Quali sono stati i motivi che vi hanno spinto a scegliere, tra le dieci start up, Aequip e Justep?
«Aequip è un esempio di intelligenza artificiale applicata all’imaging a scopo diagnostico preventivo. Si possono così salvare molte vite. È una tecnologia avanzata e di urgente adozione in Italia. La penetrazione da parte degli early adopters e dei final user nel sistema sanitario è il tema focale. Ergo: occorrerebbe sempre più, in ambito Life Sciences, in Italia cambiare approccio culturale e aver il coraggio quantomeno di provare a immaginare e a perlustrare nuove modalità procedurali e giuridico amministrative nell’ambito degli assetti del sistema sanitario. Non stupiamoci poi se le nostre start up innovative migrano all’estero, che poi l’internazionalizzazione peraltro è auspicabile e fisiologica nello sviluppo di una impresa».
Justep?
«In realtà è stata scelta dal partner EmilBanca del Gruppo Iccrea, come esempio molto interessante di utilizzo della tecnologia in ambito social impact. G-Factor, infatti, per know-how e provenienza, investe tradizionalmente in ambito Life sciences (molecole, dispositivi, bio-informatica/bio-ingegneria, digital health) ma le competenze maturate in questi anni hanno attratto la possibilità di collaborazione con altri partner industriali per la realizzazione di programmi di accelerazione in altri settori verticali, che sono ad oggi: fintech/insurtech, agritech/foodtech, social impact, industry 4.0, smart mobilities and travel. Oltre alla già citata EmilBanca, i partner industriali ed istituzionali principali ad oggi di I-Tech Innovation 2023 sono: Crif Group (co-promotore assieme a Fondazione Golinelli), il Competence Center Bi-Rex, la Città metropolitana di Bologna, il Comune di Bologna, il Comune di Imola, l’aeroporto di Bologna e Search on. Come detto, il programma ha orizzonte nazionale ed il bacino di azione di G-Factor è euro-mediterraneo».
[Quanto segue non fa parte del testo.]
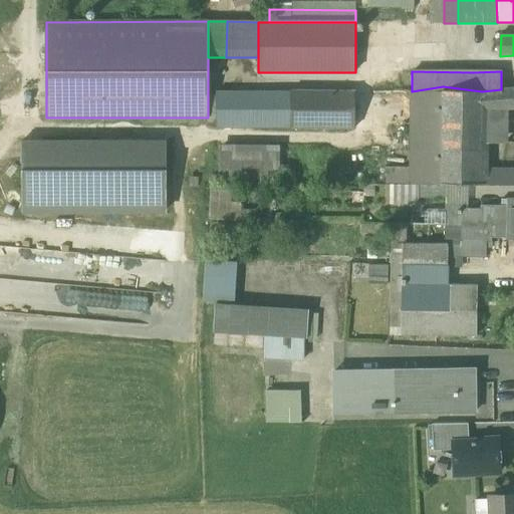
[(412,184),(441,185),(443,86),(412,91),(412,166),(412,184)]
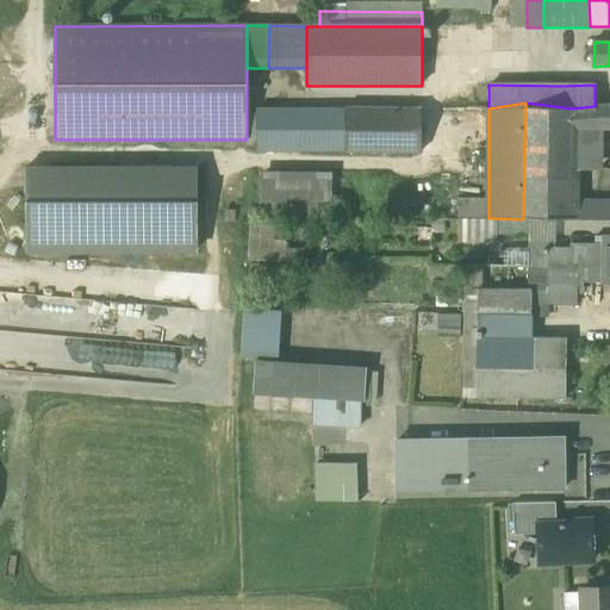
[(523,219),(578,219),(578,203),(578,198),(571,180),(572,126),(572,109),(526,103),(523,219)]
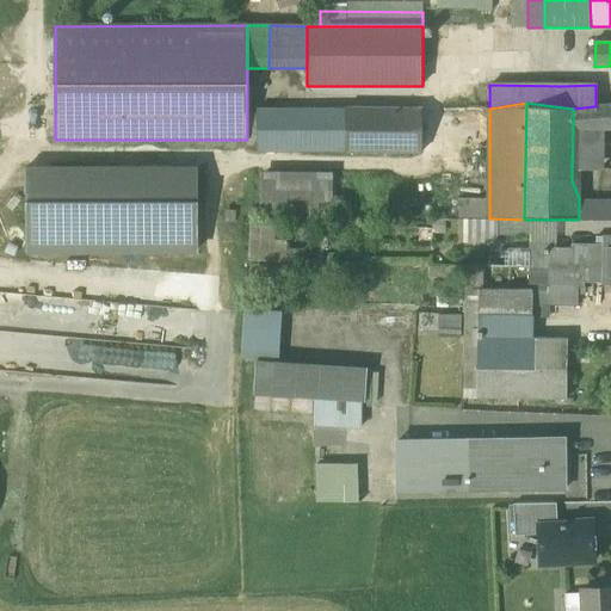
[(573,109),(573,127),(610,125),(610,105),(596,106),(573,109)]
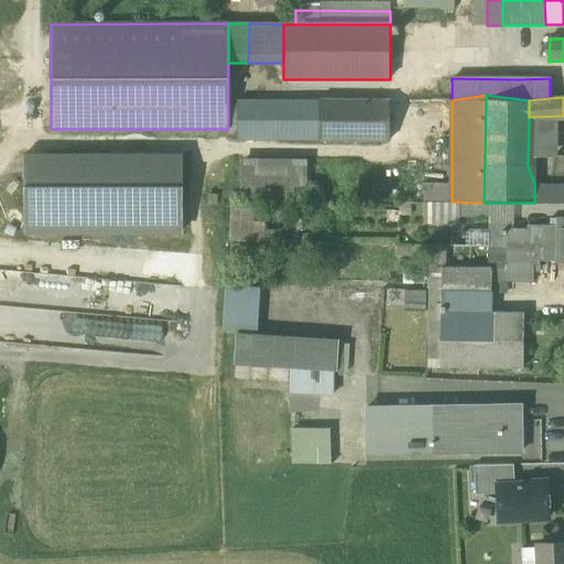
[(237,100),(237,104),(237,129),(237,140),(318,140),(318,100),(237,100)]
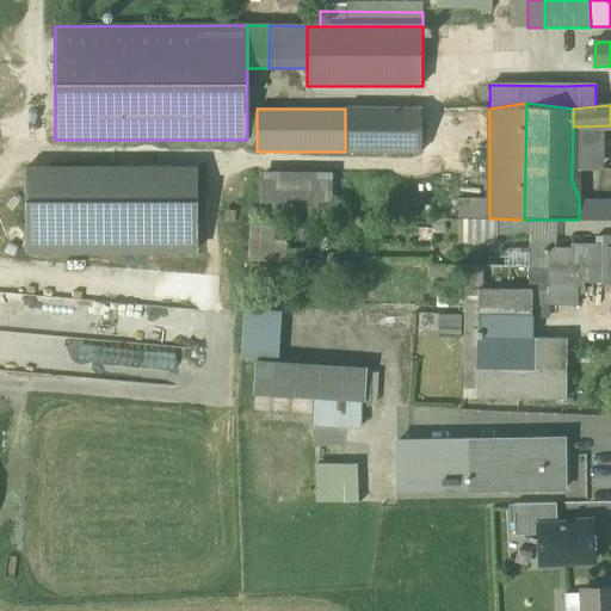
[(423,110),(345,109),(345,152),(423,153),(423,110)]
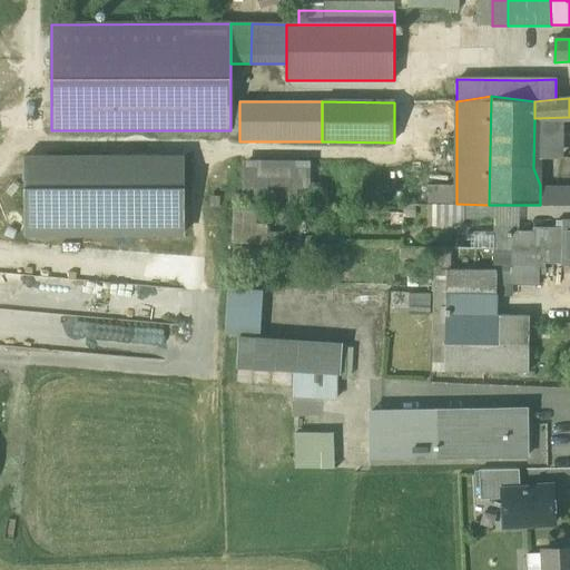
[(239,105),(231,105),(231,130),(239,130),(239,105)]
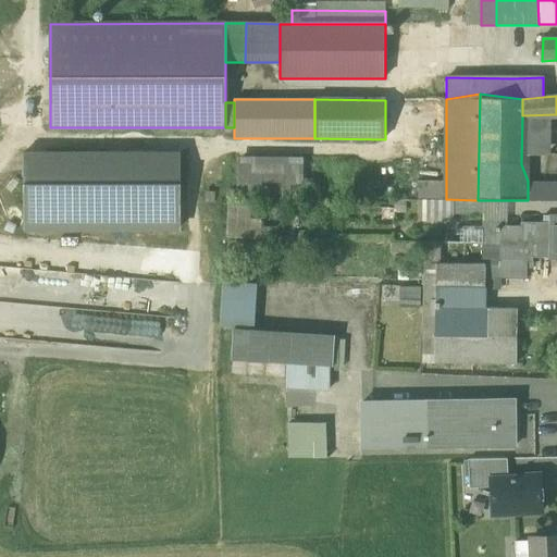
[(181,226),(181,152),(24,152),(24,226),(181,226)]
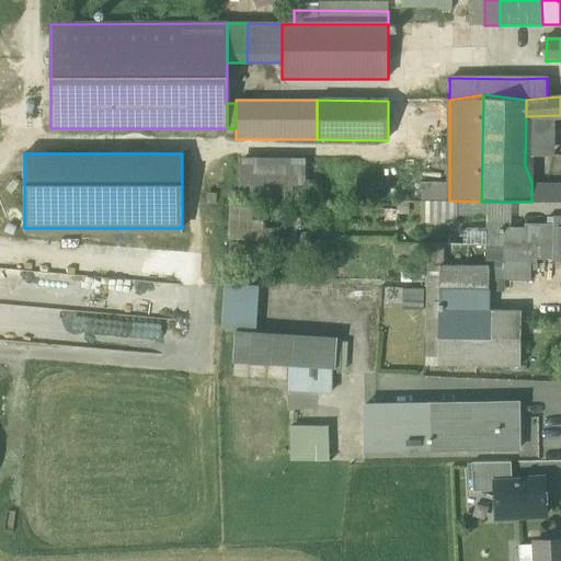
[(235,198),(305,199),(305,163),(235,162),(235,198)]
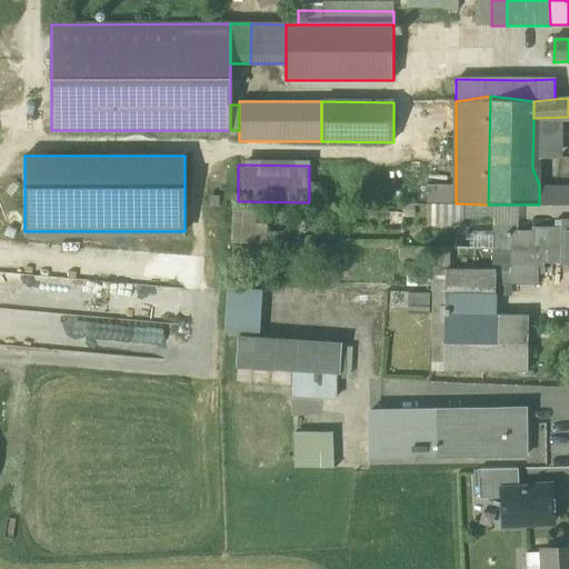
[(428,203),(456,203),(456,183),(440,182),(428,182),(428,203)]
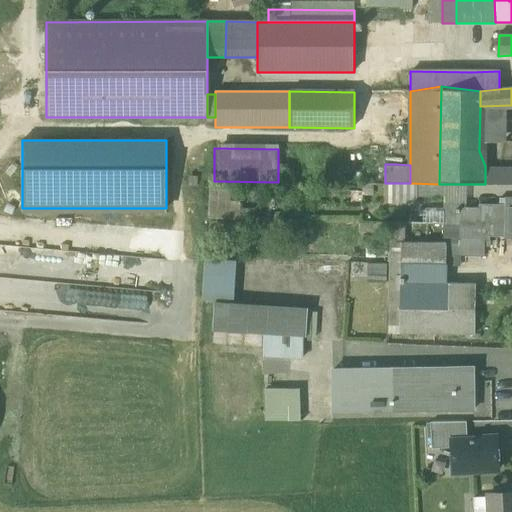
[(511,170),(489,170),(485,170),(485,184),(511,184),(511,170)]
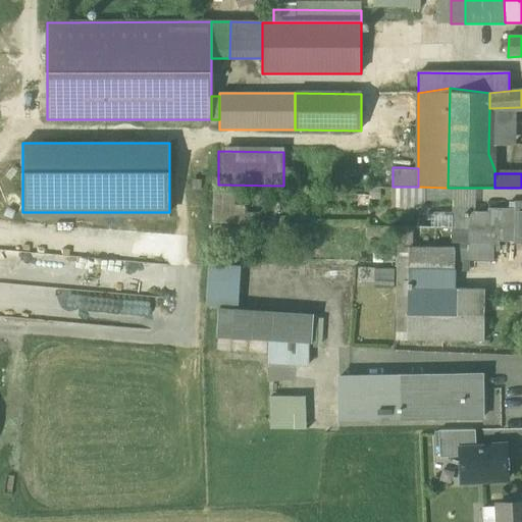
[(222,205),(232,205),(233,188),(223,188),(222,205)]
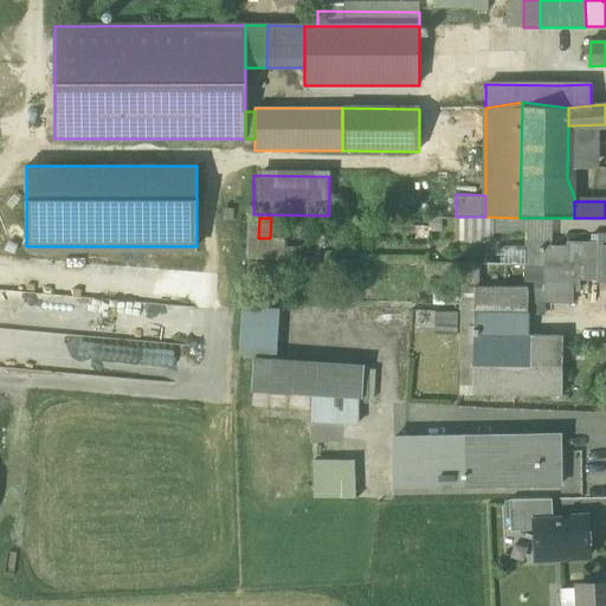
[(492,232),(526,232),(526,218),(492,218),(492,232)]
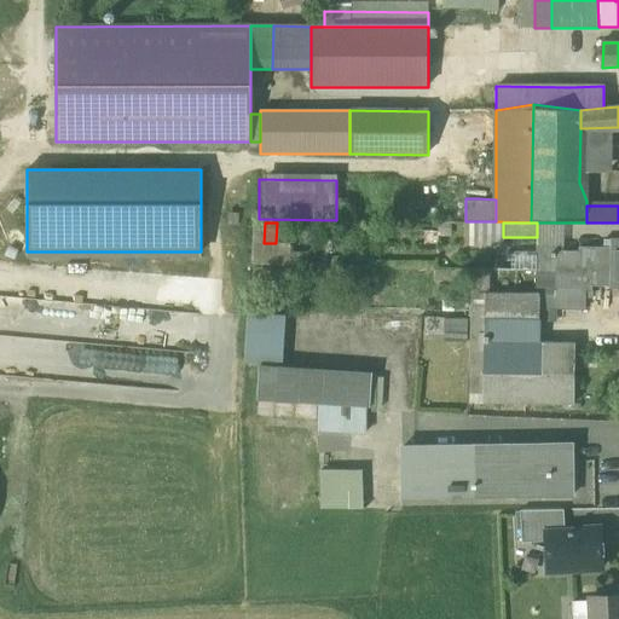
[(562,223),(537,223),(537,237),(537,252),(562,252),(562,223)]
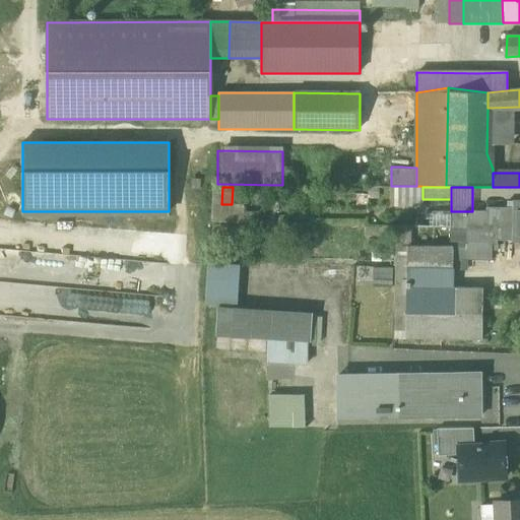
[(451,211),(451,212),(451,228),(466,228),(466,243),(498,245),(498,241),(514,241),(514,242),(519,242),(519,201),(515,202),(515,209),(486,208),(486,212),(472,211),(451,211)]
L’intelligenza artificiale come impatterà sul mondo delle start up?
«L’impatto mondiale sarà enorme ed ineluttabile nei prossimi anni. Poi occorre fare dei distinguo settoriali e geografici. Se Microsoft ha investito 10 miliardi in OpenAI è perché si aspetta un ritorno di almeno uno, se non due, ordini di grandezza superiori. L’IA, soprattutto gli LLM, cioè l’IA applicata al linguaggio, contribuirà all’economia globale per 7 trilioni di dollari entro 10 anni, pari a 6/7 punti di Pil (Prodotto interno lordo) dell’economia mondiale. Spesso la IA arriva al mercato attraverso le start up, che poi scalano da sole fino a divenire unicorni, o incrociano le corporate nella logica della open innovation; dunque il loro ruolo sarà fondamentale e da protagoniste. E non sarà una moda passeggera. Certamente la questione è molto complessa, e non possiamo qui omettere: la portata epocale del fenomeno e che gli impatti economico, sociali e culturali andranno monitorati, compresi e gestiti, perché – a certe velocità e livelli di potenza tecnologica – i conflitti per le egemonie, per non dire supremazie, sui mercati potranno essere anche molto aspri».
Nello scacchiere internazionale, come si posizionano Italia ed Europa?
«Sono indietro e più deboli, rispetto al resto del mondo, sia come investimenti sia come prontezza dei sistemi regolatori e giuridici ad accogliere la IA; ovviamente la contrapposizione forte si avrà soprattutto tra i quadranti Atlantico e Pacifico. Nel settore Life Sciences l’applicazione della IA, per esempio: alle neuroscienze, alla genetica, alla robotica, alla scoperta di nuove molecole, all’imaging, alle nanotecnologie, alla bio-informatica, alla bio-ingegneria, alla prevenzione e screening, all’efficientamento dei sistemi sanitari, alla medicina di precisone, alla biologia quantistica e a molto altro, porterà innegabili benefici e saranno generate inaspettate innovazione e cure sino ad oggi impensabili. Per questo, occorre continuare ad investire in ricerca, ma anche in formazione, cultura dell’innovazione ed in educazione sin dalle scuole, per cercare di non rimanere troppo indietro come Paese a livello internazionale».